▶ _Work order_: Only an exact copy of the entries, stripped of pictures, will serve as the answer.

▶ _Task material_:
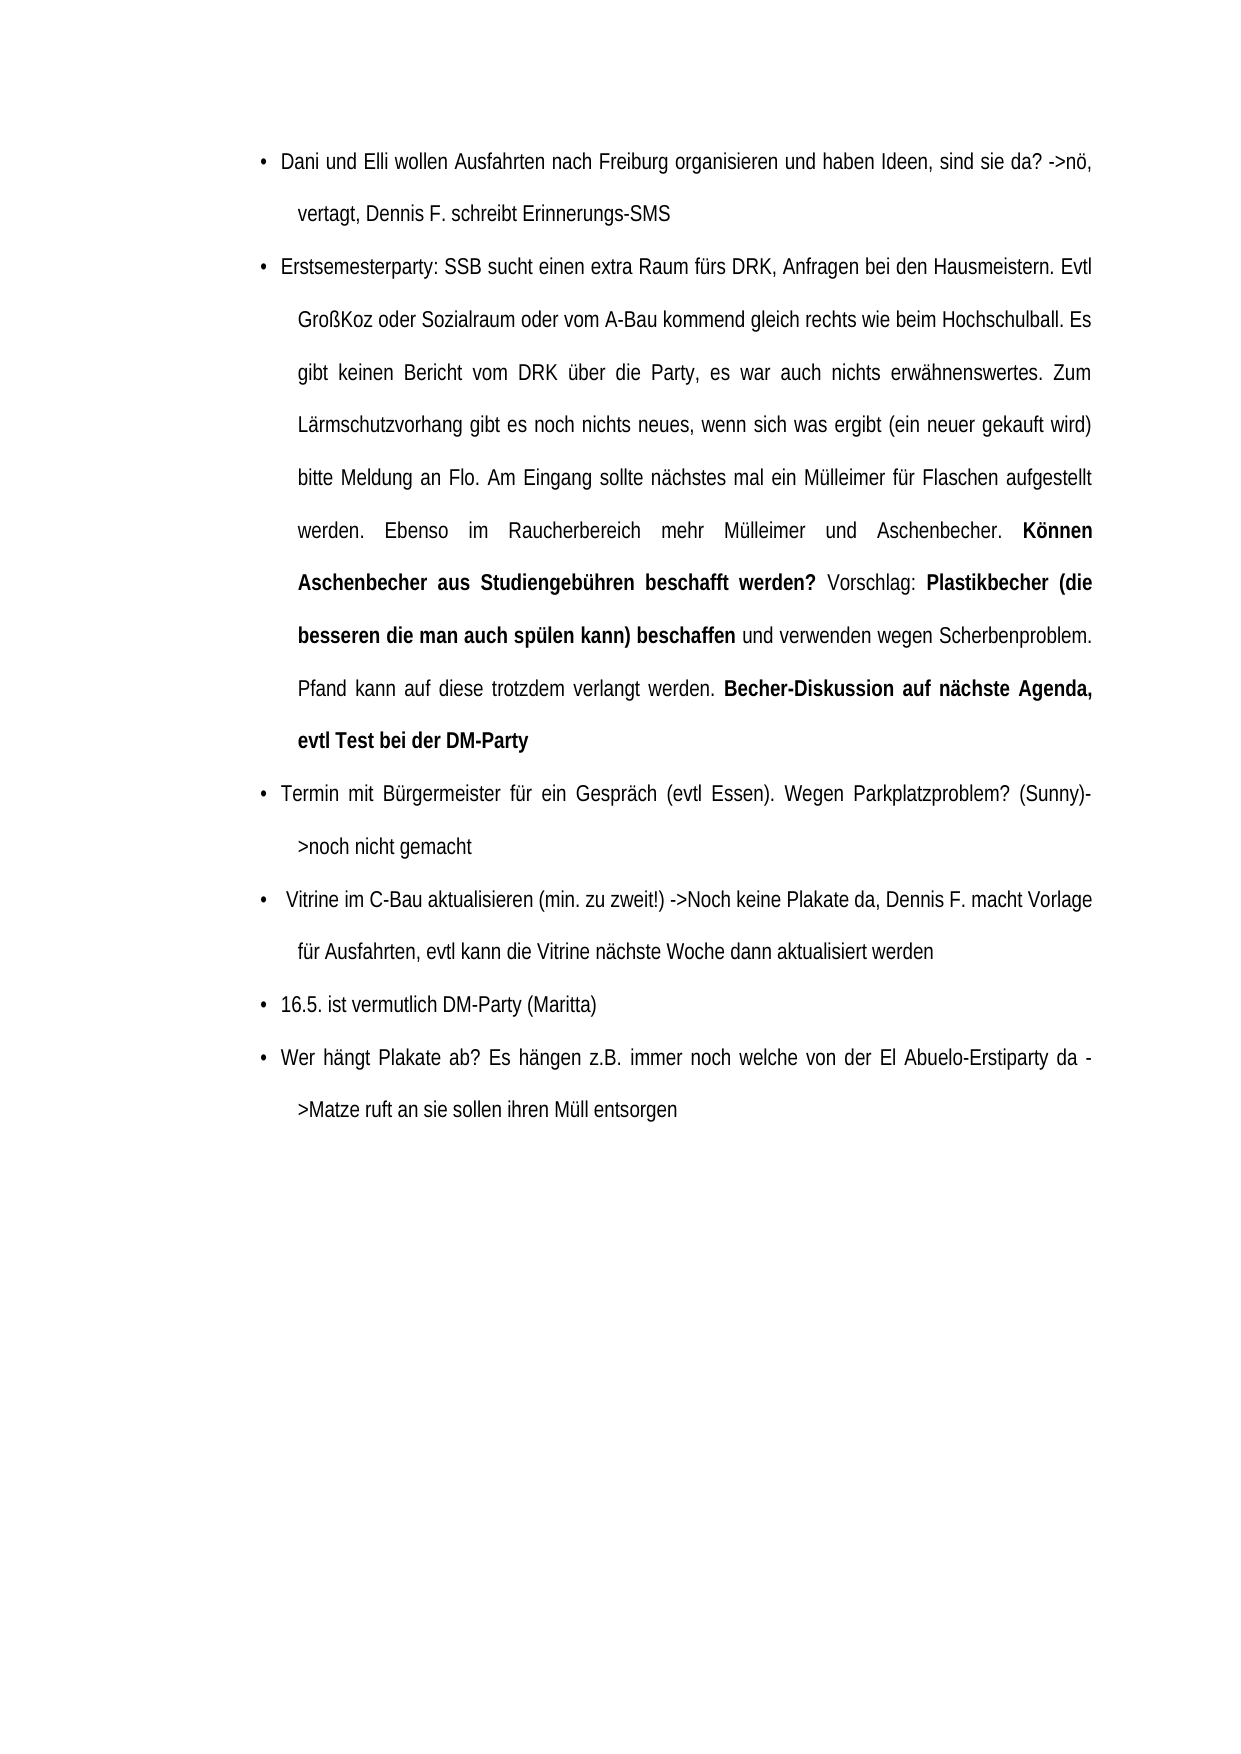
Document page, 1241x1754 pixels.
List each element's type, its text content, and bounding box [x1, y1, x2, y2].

list Wer hängt Plakate ab? Es hängen z.B. immer noch welche von der El Abuelo-Erstiparty da ->Matze ruft an sie sollen ihren Müll entsorgen [260, 1044, 1093, 1123]
list Termin mit Bürgermeister für ein Gespräch (evtl Essen). Wegen Parkplatzproblem? (Sunny)->noch nicht gemacht [260, 780, 1093, 859]
list 16.5. ist vermutlich DM-Party (Maritta) [260, 991, 1093, 1017]
list Dani und Elli wollen Ausfahrten nach Freiburg organisieren und haben Ideen, sind sie da? ->nö, vertagt, Dennis F. schreibt Erinnerungs-SMS [260, 148, 1093, 227]
list Vitrine im C-Bau aktualisieren (min. zu zweit!) ->Noch keine Plakate da, Dennis F. macht Vorlage für Ausfahrten, evtl kann die Vitrine nächste Woche dann aktualisiert werden [260, 886, 1093, 964]
list Erstsemesterparty: SSB sucht einen extra Raum fürs DRK, Anfragen bei den Hausmeistern. Evtl GroßKoz oder Sozialraum oder vom A-Bau kommend gleich rechts wie beim Hochschulball. Es gibt keinen Bericht vom DRK über die Party, es war auch nichts erwähnenswertes. Zum Lärmschutzvorhang gibt es noch nichts neues, wenn sich was ergibt (ein neuer gekauft wird) bitte Meldung an Flo. Am Eingang sollte nächstes mal ein Mülleimer für Flaschen aufgestellt werden. Ebenso im Raucherbereich mehr Mülleimer und Aschenbecher. Können Aschenbecher aus Studiengebühren beschafft werden? Vorschlag: Plastikbecher (die besseren die man auch spülen kann) beschaffen und verwenden wegen Scherbenproblem. Pfand kann auf diese trotzdem verlangt werden. Becher-Diskussion auf nächste Agenda, evtl Test bei der DM-Party [260, 253, 1093, 754]
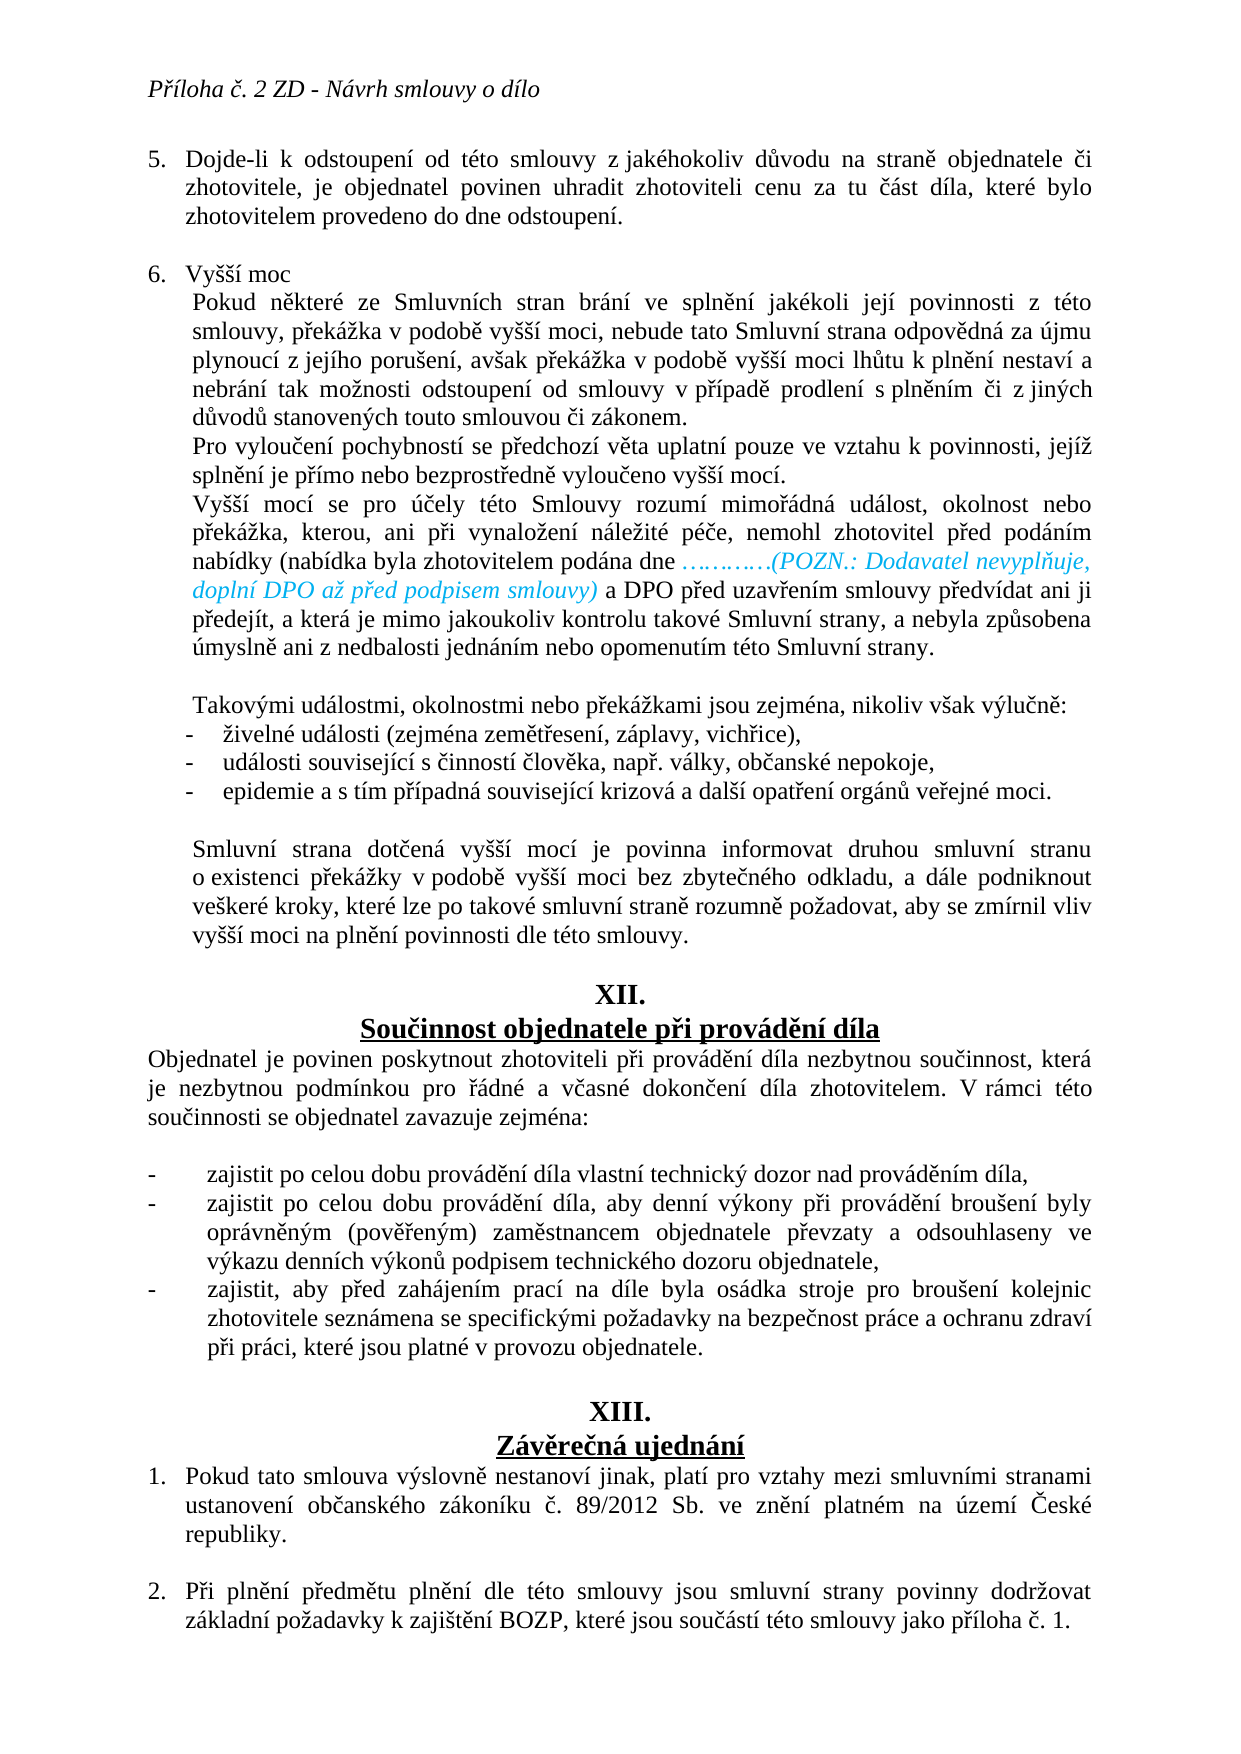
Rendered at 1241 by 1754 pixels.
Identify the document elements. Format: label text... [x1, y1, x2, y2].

▶ _Task result_:
Document page, 1241x1754 pixels.
List each element's type, its text content, and bounding box [x1, y1, x2, y2].

list Wer hängt Plakate ab? Es hängen z.B. immer noch welche von der El Abuelo-Erstiparty da ->Matze ruft an sie sollen ihren Müll entsorgen [260, 1044, 1093, 1123]
list Termin mit Bürgermeister für ein Gespräch (evtl Essen). Wegen Parkplatzproblem? (Sunny)->noch nicht gemacht [260, 780, 1093, 859]
list 16.5. ist vermutlich DM-Party (Maritta) [260, 991, 1093, 1017]
list Dani und Elli wollen Ausfahrten nach Freiburg organisieren und haben Ideen, sind sie da? ->nö, vertagt, Dennis F. schreibt Erinnerungs-SMS [260, 148, 1093, 227]
list Vitrine im C-Bau aktualisieren (min. zu zweit!) ->Noch keine Plakate da, Dennis F. macht Vorlage für Ausfahrten, evtl kann die Vitrine nächste Woche dann aktualisiert werden [260, 886, 1093, 964]
list Erstsemesterparty: SSB sucht einen extra Raum fürs DRK, Anfragen bei den Hausmeistern. Evtl GroßKoz oder Sozialraum oder vom A-Bau kommend gleich rechts wie beim Hochschulball. Es gibt keinen Bericht vom DRK über die Party, es war auch nichts erwähnenswertes. Zum Lärmschutzvorhang gibt es noch nichts neues, wenn sich was ergibt (ein neuer gekauft wird) bitte Meldung an Flo. Am Eingang sollte nächstes mal ein Mülleimer für Flaschen aufgestellt werden. Ebenso im Raucherbereich mehr Mülleimer und Aschenbecher. Können Aschenbecher aus Studiengebühren beschafft werden? Vorschlag: Plastikbecher (die besseren die man auch spülen kann) beschaffen und verwenden wegen Scherbenproblem. Pfand kann auf diese trotzdem verlangt werden. Becher-Diskussion auf nächste Agenda, evtl Test bei der DM-Party [260, 253, 1093, 754]
Rendered at 1241 by 1754 pixels.
Identify the document elements. Format: label text... [x1, y1, x2, y2].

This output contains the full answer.